=== Begin Enclosure ===

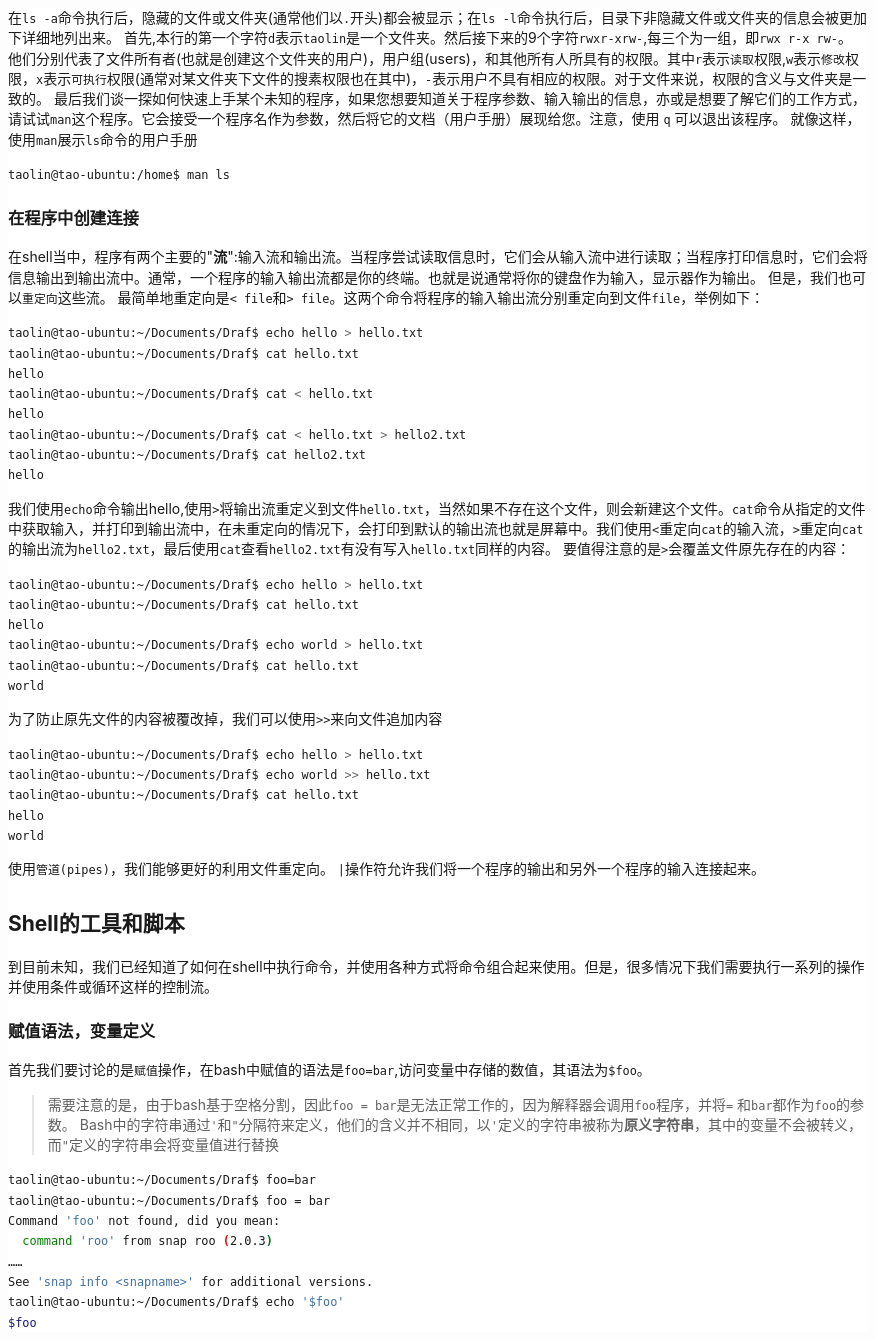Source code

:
 ```bash
```
在`ls -a`命令执行后，隐藏的文件或文件夹(通常他们以`.`开头)都会被显示；在`ls -l`命令执行后，目录下非隐藏文件或文件夹的信息会被更加下详细地列出来。
首先,本行的第一个字符`d`表示`taolin`是一个文件夹。然后接下来的9个字符`rwxr-xrw-`,每三个为一组，即`rwx r-x rw-`。
他们分别代表了文件所有者(也就是创建这个文件夹的用户)，用户组(users)，和其他所有人所具有的权限。其中`r`表示`读取`权限,`w`表示`修改`权限，`x`表示`可执行`权限(通常对某文件夹下文件的搜素权限也在其中)，`-`表示用户不具有相应的权限。对于文件来说，权限的含义与文件夹是一致的。
最后我们谈一探如何快速上手某个未知的程序，如果您想要知道关于程序参数、输入输出的信息，亦或是想要了解它们的工作方式，请试试`man`这个程序。它会接受一个程序名作为参数，然后将它的文档（用户手册）展现给您。注意，使用 `q` 可以退出该程序。
就像这样，使用`man`展示`ls`命令的用户手册
```bash
taolin@tao-ubuntu:/home$ man ls
```
### 在程序中创建连接
在shell当中，程序有两个主要的"**流**":输入流和输出流。当程序尝试读取信息时，它们会从输入流中进行读取；当程序打印信息时，它们会将信息输出到输出流中。通常，一个程序的输入输出流都是你的终端。也就是说通常将你的键盘作为输入，显示器作为输出。
但是，我们也可以`重定向`这些流。
最简单地重定向是`< file`和`> file`。这两个命令将程序的输入输出流分别重定向到文件`file`，举例如下：
```bash
taolin@tao-ubuntu:~/Documents/Draf$ echo hello > hello.txt
taolin@tao-ubuntu:~/Documents/Draf$ cat hello.txt 
hello
taolin@tao-ubuntu:~/Documents/Draf$ cat < hello.txt 
hello
taolin@tao-ubuntu:~/Documents/Draf$ cat < hello.txt > hello2.txt
taolin@tao-ubuntu:~/Documents/Draf$ cat hello2.txt 
hello
```
我们使用`echo`命令输出hello,使用`>`将输出流重定义到文件`hello.txt`，当然如果不存在这个文件，则会新建这个文件。`cat`命令从指定的文件中获取输入，并打印到输出流中，在未重定向的情况下，会打印到默认的输出流也就是屏幕中。我们使用`<`重定向`cat`的输入流，`>`重定向`cat`的输出流为`hello2.txt`，最后使用`cat`查看`hello2.txt`有没有写入`hello.txt`同样的内容。
要值得注意的是`>`会覆盖文件原先存在的内容：
```bash
taolin@tao-ubuntu:~/Documents/Draf$ echo hello > hello.txt
taolin@tao-ubuntu:~/Documents/Draf$ cat hello.txt 
hello
taolin@tao-ubuntu:~/Documents/Draf$ echo world > hello.txt
taolin@tao-ubuntu:~/Documents/Draf$ cat hello.txt 
world
```
为了防止原先文件的内容被覆改掉，我们可以使用`>>`来向文件追加内容
```bash
taolin@tao-ubuntu:~/Documents/Draf$ echo hello > hello.txt 
taolin@tao-ubuntu:~/Documents/Draf$ echo world >> hello.txt 
taolin@tao-ubuntu:~/Documents/Draf$ cat hello.txt 
hello
world
```
使用`管道(pipes)`，我们能够更好的利用文件重定向。 `|`操作符允许我们将一个程序的输出和另外一个程序的输入连接起来。

## Shell的工具和脚本
到目前未知，我们已经知道了如何在shell中执行命令，并使用各种方式将命令组合起来使用。但是，很多情况下我们需要执行一系列的操作并使用条件或循环这样的控制流。
### 赋值语法，变量定义
首先我们要讨论的是`赋值`操作，在bash中赋值的语法是`foo=bar`,访问变量中存储的数值，其语法为`$foo`。
> 需要注意的是，由于bash基于空格分割，因此`foo = bar`是无法正常工作的，因为解释器会调用`foo`程序，并将`=` 和`bar`都作为`foo`的参数。
Bash中的字符串通过`'`和`"`分隔符来定义，他们的含义并不相同，以`'`定义的字符串被称为**原义字符串**，其中的变量不会被转义，而`"`定义的字符串会将变量值进行替换
```bash
taolin@tao-ubuntu:~/Documents/Draf$ foo=bar
taolin@tao-ubuntu:~/Documents/Draf$ foo = bar
Command 'foo' not found, did you mean:
  command 'roo' from snap roo (2.0.3)
……
See 'snap info <snapname>' for additional versions.
taolin@tao-ubuntu:~/Documents/Draf$ echo '$foo'
$foo
```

=== End Enclosure ===

Task :: Restate each entry word for word, leaving out any pictures.

Answer area ::
Source code

:
 ```bash
```
在`ls -a`命令执行后，隐藏的文件或文件夹(通常他们以`.`开头)都会被显示；在`ls -l`命令执行后，目录下非隐藏文件或文件夹的信息会被更加下详细地列出来。
首先,本行的第一个字符`d`表示`taolin`是一个文件夹。然后接下来的9个字符`rwxr-xrw-`,每三个为一组，即`rwx r-x rw-`。
他们分别代表了文件所有者(也就是创建这个文件夹的用户)，用户组(users)，和其他所有人所具有的权限。其中`r`表示`读取`权限,`w`表示`修改`权限，`x`表示`可执行`权限(通常对某文件夹下文件的搜素权限也在其中)，`-`表示用户不具有相应的权限。对于文件来说，权限的含义与文件夹是一致的。
最后我们谈一探如何快速上手某个未知的程序，如果您想要知道关于程序参数、输入输出的信息，亦或是想要了解它们的工作方式，请试试`man`这个程序。它会接受一个程序名作为参数，然后将它的文档（用户手册）展现给您。注意，使用 `q` 可以退出该程序。
就像这样，使用`man`展示`ls`命令的用户手册
```bash
taolin@tao-ubuntu:/home$ man ls
```
### 在程序中创建连接
在shell当中，程序有两个主要的"**流**":输入流和输出流。当程序尝试读取信息时，它们会从输入流中进行读取；当程序打印信息时，它们会将信息输出到输出流中。通常，一个程序的输入输出流都是你的终端。也就是说通常将你的键盘作为输入，显示器作为输出。
但是，我们也可以`重定向`这些流。
最简单地重定向是`< file`和`> file`。这两个命令将程序的输入输出流分别重定向到文件`file`，举例如下：
```bash
taolin@tao-ubuntu:~/Documents/Draf$ echo hello > hello.txt
taolin@tao-ubuntu:~/Documents/Draf$ cat hello.txt 
hello
taolin@tao-ubuntu:~/Documents/Draf$ cat < hello.txt 
hello
taolin@tao-ubuntu:~/Documents/Draf$ cat < hello.txt > hello2.txt
taolin@tao-ubuntu:~/Documents/Draf$ cat hello2.txt 
hello
```
我们使用`echo`命令输出hello,使用`>`将输出流重定义到文件`hello.txt`，当然如果不存在这个文件，则会新建这个文件。`cat`命令从指定的文件中获取输入，并打印到输出流中，在未重定向的情况下，会打印到默认的输出流也就是屏幕中。我们使用`<`重定向`cat`的输入流，`>`重定向`cat`的输出流为`hello2.txt`，最后使用`cat`查看`hello2.txt`有没有写入`hello.txt`同样的内容。
要值得注意的是`>`会覆盖文件原先存在的内容：
```bash
taolin@tao-ubuntu:~/Documents/Draf$ echo hello > hello.txt
taolin@tao-ubuntu:~/Documents/Draf$ cat hello.txt 
hello
taolin@tao-ubuntu:~/Documents/Draf$ echo world > hello.txt
taolin@tao-ubuntu:~/Documents/Draf$ cat hello.txt 
world
```
为了防止原先文件的内容被覆改掉，我们可以使用`>>`来向文件追加内容
```bash
taolin@tao-ubuntu:~/Documents/Draf$ echo hello > hello.txt 
taolin@tao-ubuntu:~/Documents/Draf$ echo world >> hello.txt 
taolin@tao-ubuntu:~/Documents/Draf$ cat hello.txt 
hello
world
```
使用`管道(pipes)`，我们能够更好的利用文件重定向。 `|`操作符允许我们将一个程序的输出和另外一个程序的输入连接起来。

## Shell的工具和脚本
到目前未知，我们已经知道了如何在shell中执行命令，并使用各种方式将命令组合起来使用。但是，很多情况下我们需要执行一系列的操作并使用条件或循环这样的控制流。
### 赋值语法，变量定义
首先我们要讨论的是`赋值`操作，在bash中赋值的语法是`foo=bar`,访问变量中存储的数值，其语法为`$foo`。
> 需要注意的是，由于bash基于空格分割，因此`foo = bar`是无法正常工作的，因为解释器会调用`foo`程序，并将`=` 和`bar`都作为`foo`的参数。
Bash中的字符串通过`'`和`"`分隔符来定义，他们的含义并不相同，以`'`定义的字符串被称为**原义字符串**，其中的变量不会被转义，而`"`定义的字符串会将变量值进行替换
```bash
taolin@tao-ubuntu:~/Documents/Draf$ foo=bar
taolin@tao-ubuntu:~/Documents/Draf$ foo = bar
Command 'foo' not found, did you mean:
  command 'roo' from snap roo (2.0.3)
……
See 'snap info <snapname>' for additional versions.
taolin@tao-ubuntu:~/Documents/Draf$ echo '$foo'
$foo
```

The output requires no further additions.